*** STORED DATA

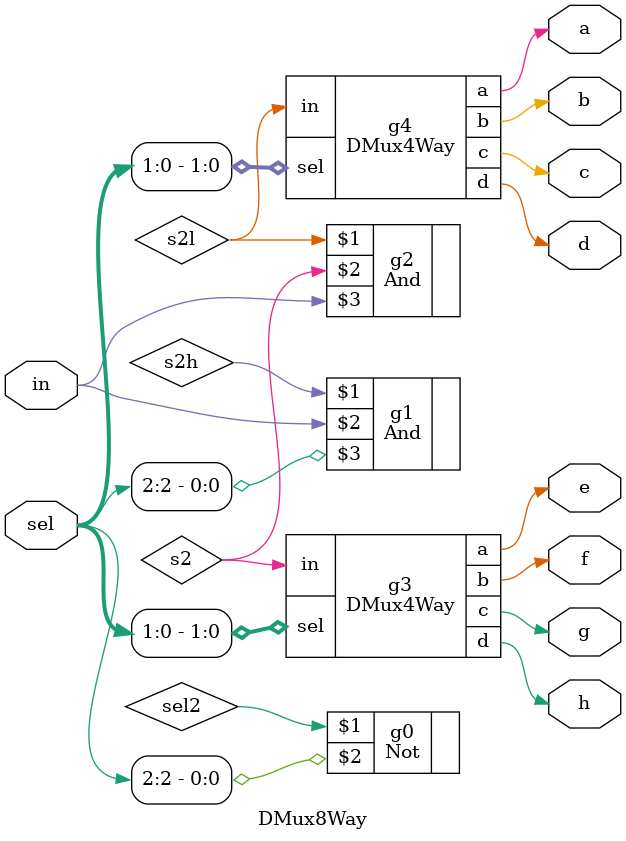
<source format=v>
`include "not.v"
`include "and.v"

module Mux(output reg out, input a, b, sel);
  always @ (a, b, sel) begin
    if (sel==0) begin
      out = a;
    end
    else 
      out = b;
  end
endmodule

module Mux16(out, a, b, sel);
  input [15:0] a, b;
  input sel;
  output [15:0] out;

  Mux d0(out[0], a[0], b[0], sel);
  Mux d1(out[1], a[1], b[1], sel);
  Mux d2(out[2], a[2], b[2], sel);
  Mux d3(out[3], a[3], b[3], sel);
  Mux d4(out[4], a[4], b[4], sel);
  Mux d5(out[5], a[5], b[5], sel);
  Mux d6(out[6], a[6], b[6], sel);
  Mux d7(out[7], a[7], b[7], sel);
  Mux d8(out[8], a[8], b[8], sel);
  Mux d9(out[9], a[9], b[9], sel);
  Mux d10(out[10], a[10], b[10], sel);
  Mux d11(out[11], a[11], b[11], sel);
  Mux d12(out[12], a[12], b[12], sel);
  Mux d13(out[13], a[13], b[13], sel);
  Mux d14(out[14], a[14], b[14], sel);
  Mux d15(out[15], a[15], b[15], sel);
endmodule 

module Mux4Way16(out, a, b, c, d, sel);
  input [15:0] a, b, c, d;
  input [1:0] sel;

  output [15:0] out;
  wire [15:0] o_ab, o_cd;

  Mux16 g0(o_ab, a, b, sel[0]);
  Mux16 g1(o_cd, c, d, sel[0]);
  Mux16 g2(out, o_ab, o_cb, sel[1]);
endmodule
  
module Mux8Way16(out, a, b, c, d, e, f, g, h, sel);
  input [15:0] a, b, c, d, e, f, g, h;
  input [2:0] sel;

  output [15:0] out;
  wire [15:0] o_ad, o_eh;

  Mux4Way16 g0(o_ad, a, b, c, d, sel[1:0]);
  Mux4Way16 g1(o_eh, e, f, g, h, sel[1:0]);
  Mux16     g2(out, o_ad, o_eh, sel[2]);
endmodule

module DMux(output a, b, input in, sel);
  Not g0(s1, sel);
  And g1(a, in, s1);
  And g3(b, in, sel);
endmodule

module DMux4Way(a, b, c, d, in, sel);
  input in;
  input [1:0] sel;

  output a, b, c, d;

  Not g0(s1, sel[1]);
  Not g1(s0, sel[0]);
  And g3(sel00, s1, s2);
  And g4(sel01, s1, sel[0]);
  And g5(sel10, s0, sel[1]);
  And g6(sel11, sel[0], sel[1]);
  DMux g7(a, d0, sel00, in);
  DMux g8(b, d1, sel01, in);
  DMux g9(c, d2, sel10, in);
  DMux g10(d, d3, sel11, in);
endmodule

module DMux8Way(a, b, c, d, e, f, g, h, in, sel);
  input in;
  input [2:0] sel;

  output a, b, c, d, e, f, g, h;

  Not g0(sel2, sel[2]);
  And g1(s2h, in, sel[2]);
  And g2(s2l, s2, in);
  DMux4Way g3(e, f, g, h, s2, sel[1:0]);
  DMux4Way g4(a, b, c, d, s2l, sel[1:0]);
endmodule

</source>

******

### AIM OF THE TASK
Leaving the pictures out, give back each line above exactly.

### RESULT BELOW
<source format=v>
`include "not.v"
`include "and.v"

module Mux(output reg out, input a, b, sel);
  always @ (a, b, sel) begin
    if (sel==0) begin
      out = a;
    end
    else 
      out = b;
  end
endmodule

module Mux16(out, a, b, sel);
  input [15:0] a, b;
  input sel;
  output [15:0] out;

  Mux d0(out[0], a[0], b[0], sel);
  Mux d1(out[1], a[1], b[1], sel);
  Mux d2(out[2], a[2], b[2], sel);
  Mux d3(out[3], a[3], b[3], sel);
  Mux d4(out[4], a[4], b[4], sel);
  Mux d5(out[5], a[5], b[5], sel);
  Mux d6(out[6], a[6], b[6], sel);
  Mux d7(out[7], a[7], b[7], sel);
  Mux d8(out[8], a[8], b[8], sel);
  Mux d9(out[9], a[9], b[9], sel);
  Mux d10(out[10], a[10], b[10], sel);
  Mux d11(out[11], a[11], b[11], sel);
  Mux d12(out[12], a[12], b[12], sel);
  Mux d13(out[13], a[13], b[13], sel);
  Mux d14(out[14], a[14], b[14], sel);
  Mux d15(out[15], a[15], b[15], sel);
endmodule 

module Mux4Way16(out, a, b, c, d, sel);
  input [15:0] a, b, c, d;
  input [1:0] sel;

  output [15:0] out;
  wire [15:0] o_ab, o_cd;

  Mux16 g0(o_ab, a, b, sel[0]);
  Mux16 g1(o_cd, c, d, sel[0]);
  Mux16 g2(out, o_ab, o_cb, sel[1]);
endmodule
  
module Mux8Way16(out, a, b, c, d, e, f, g, h, sel);
  input [15:0] a, b, c, d, e, f, g, h;
  input [2:0] sel;

  output [15:0] out;
  wire [15:0] o_ad, o_eh;

  Mux4Way16 g0(o_ad, a, b, c, d, sel[1:0]);
  Mux4Way16 g1(o_eh, e, f, g, h, sel[1:0]);
  Mux16     g2(out, o_ad, o_eh, sel[2]);
endmodule

module DMux(output a, b, input in, sel);
  Not g0(s1, sel);
  And g1(a, in, s1);
  And g3(b, in, sel);
endmodule

module DMux4Way(a, b, c, d, in, sel);
  input in;
  input [1:0] sel;

  output a, b, c, d;

  Not g0(s1, sel[1]);
  Not g1(s0, sel[0]);
  And g3(sel00, s1, s2);
  And g4(sel01, s1, sel[0]);
  And g5(sel10, s0, sel[1]);
  And g6(sel11, sel[0], sel[1]);
  DMux g7(a, d0, sel00, in);
  DMux g8(b, d1, sel01, in);
  DMux g9(c, d2, sel10, in);
  DMux g10(d, d3, sel11, in);
endmodule

module DMux8Way(a, b, c, d, e, f, g, h, in, sel);
  input in;
  input [2:0] sel;

  output a, b, c, d, e, f, g, h;

  Not g0(sel2, sel[2]);
  And g1(s2h, in, sel[2]);
  And g2(s2l, s2, in);
  DMux4Way g3(e, f, g, h, s2, sel[1:0]);
  DMux4Way g4(a, b, c, d, s2l, sel[1:0]);
endmodule

</source>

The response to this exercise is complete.